Transcribe the records verbatim, beginning at the line containing "To the nearest" and continuing through the end of the records. Omit the pictures from your answer.

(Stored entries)
========================================
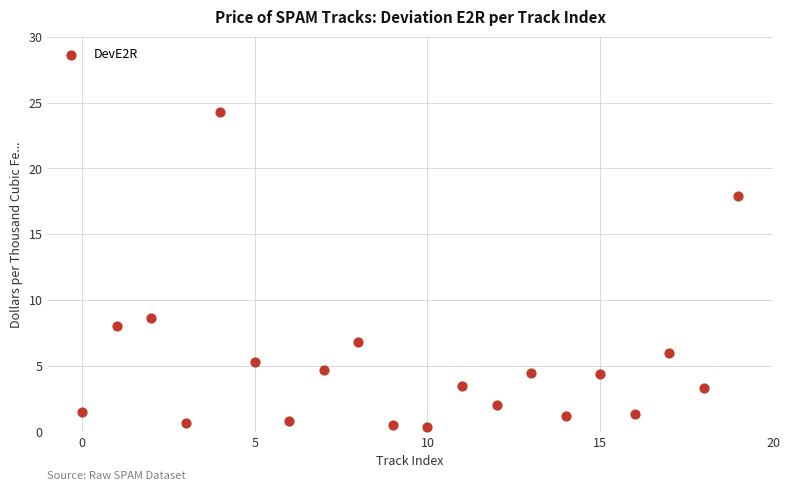

What is the range of Y values (max minus min)?

23.9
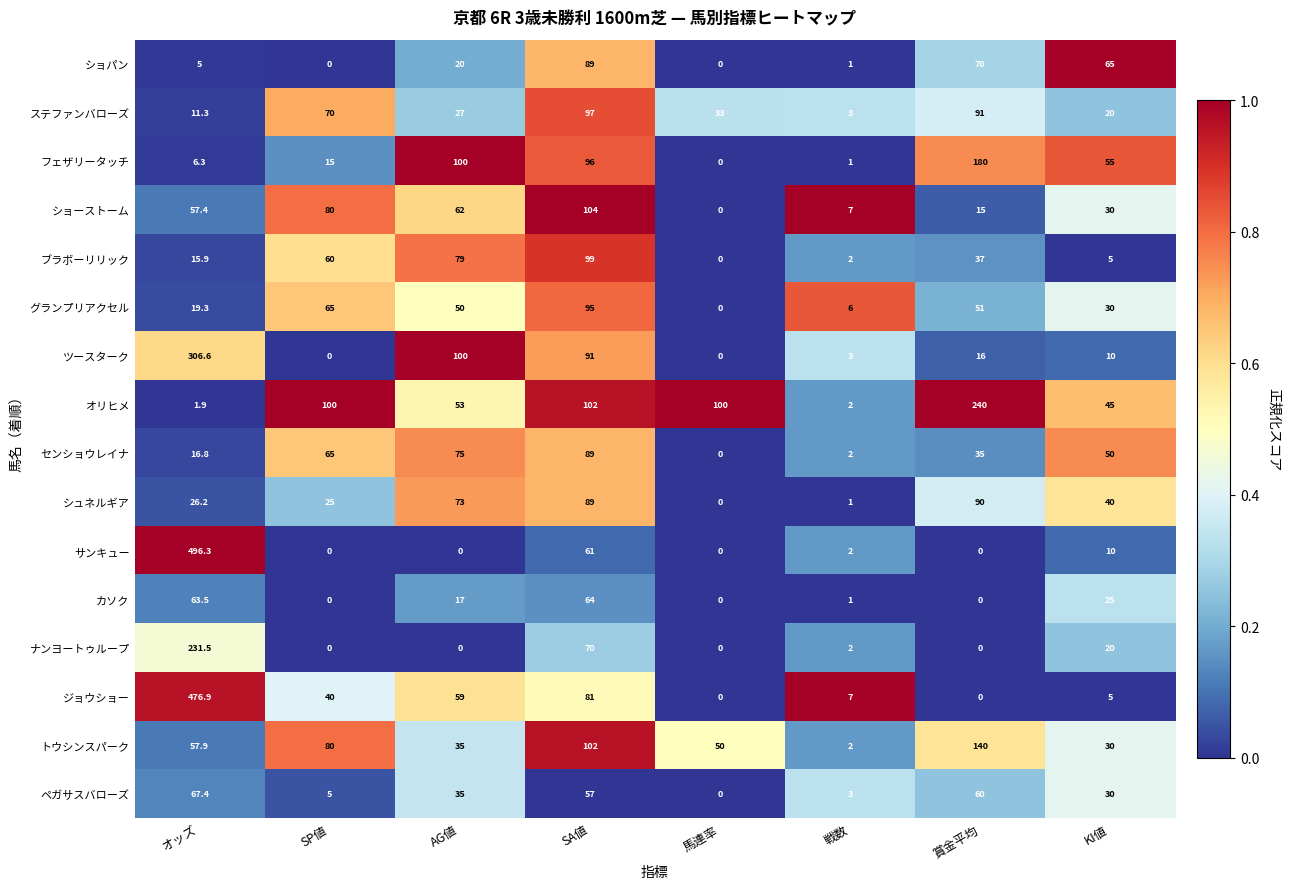

What is the maximum value shown in the chart?

496.3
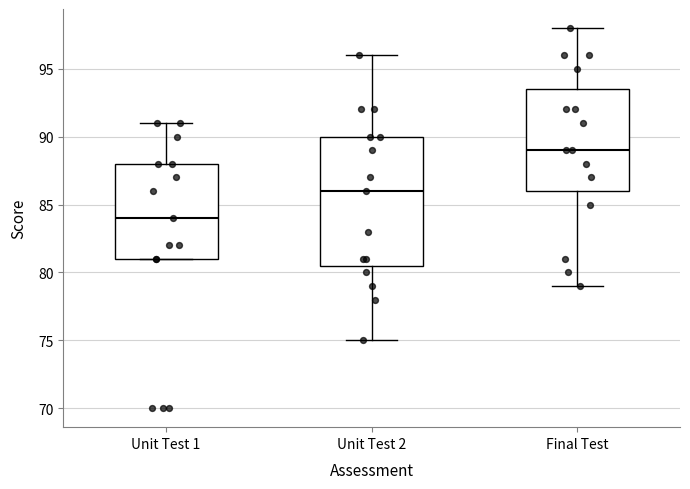

Comparing the boxes themselves (not the whiskers), which one is the tallest?

Unit Test 2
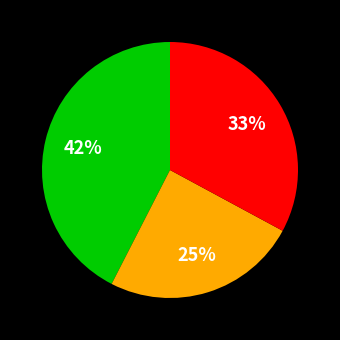

To the nearest percent, what is the average slice percentage?

33%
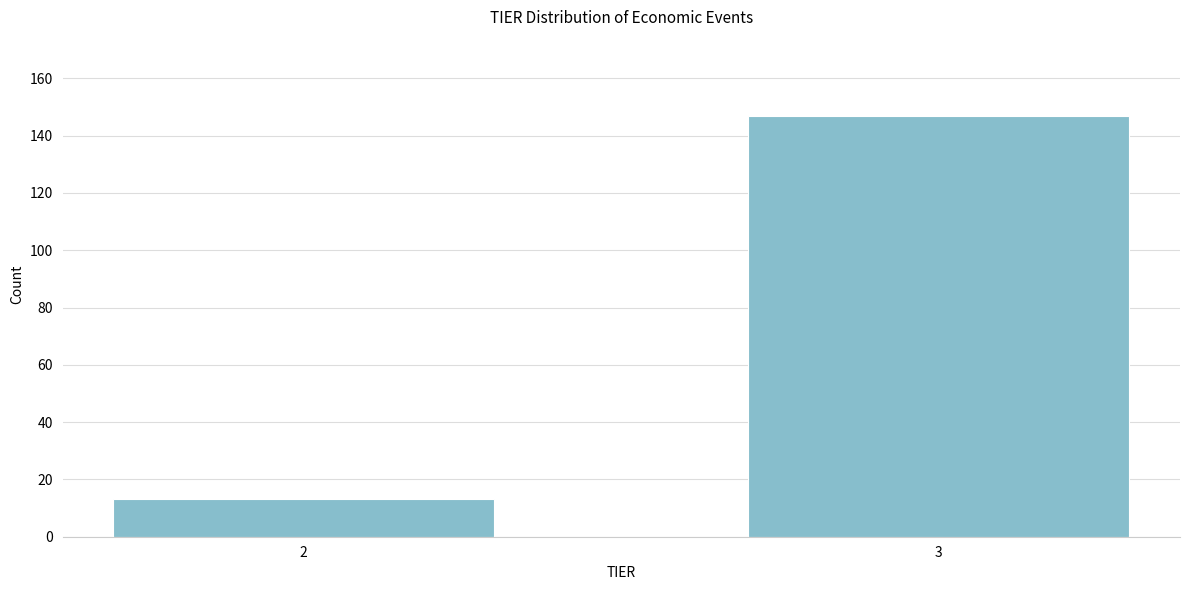

Reading left to right, list all the values displayed in this chart.

13	147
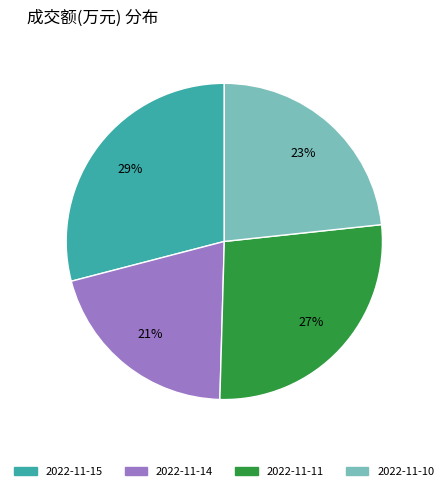

Which has a higher value, 2022-11-11 or 2022-11-15?

2022-11-15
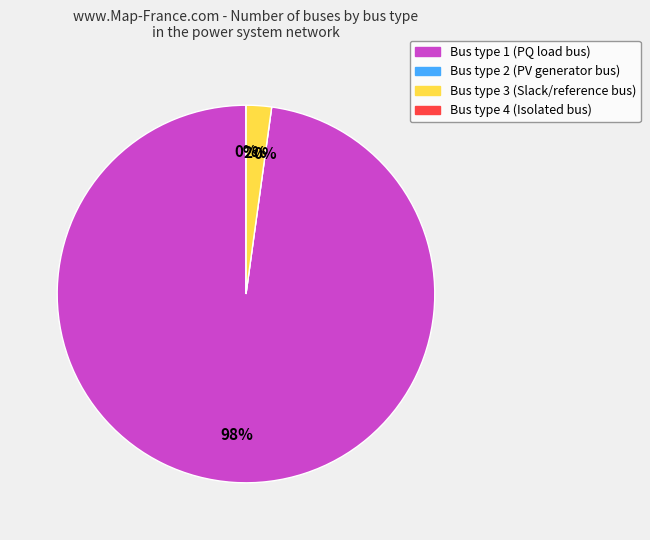

Does BUS_TYPE 1 account for over 50% of the chart?

Yes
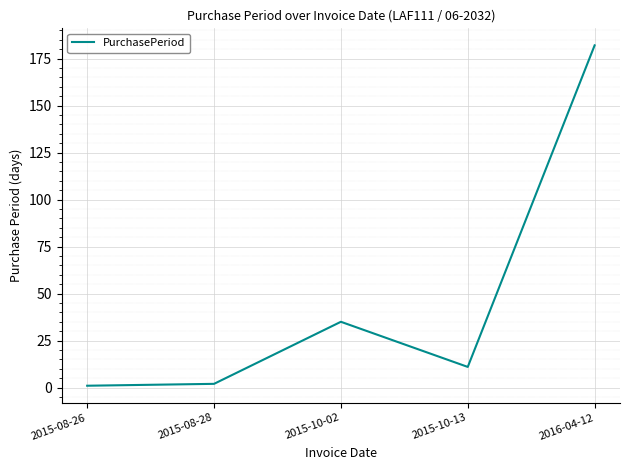

What is the difference between the maximum and minimum values?

181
========================================
WRITTEN REPLY
To the nearest percent, what is the average slice percentage?

33%

Reading left to right, list all the values displayed in this chart.

13	147

Which has a higher value, 2022-11-11 or 2022-11-15?

2022-11-15

Does BUS_TYPE 1 account for over 50% of the chart?

Yes

What is the difference between the maximum and minimum values?

181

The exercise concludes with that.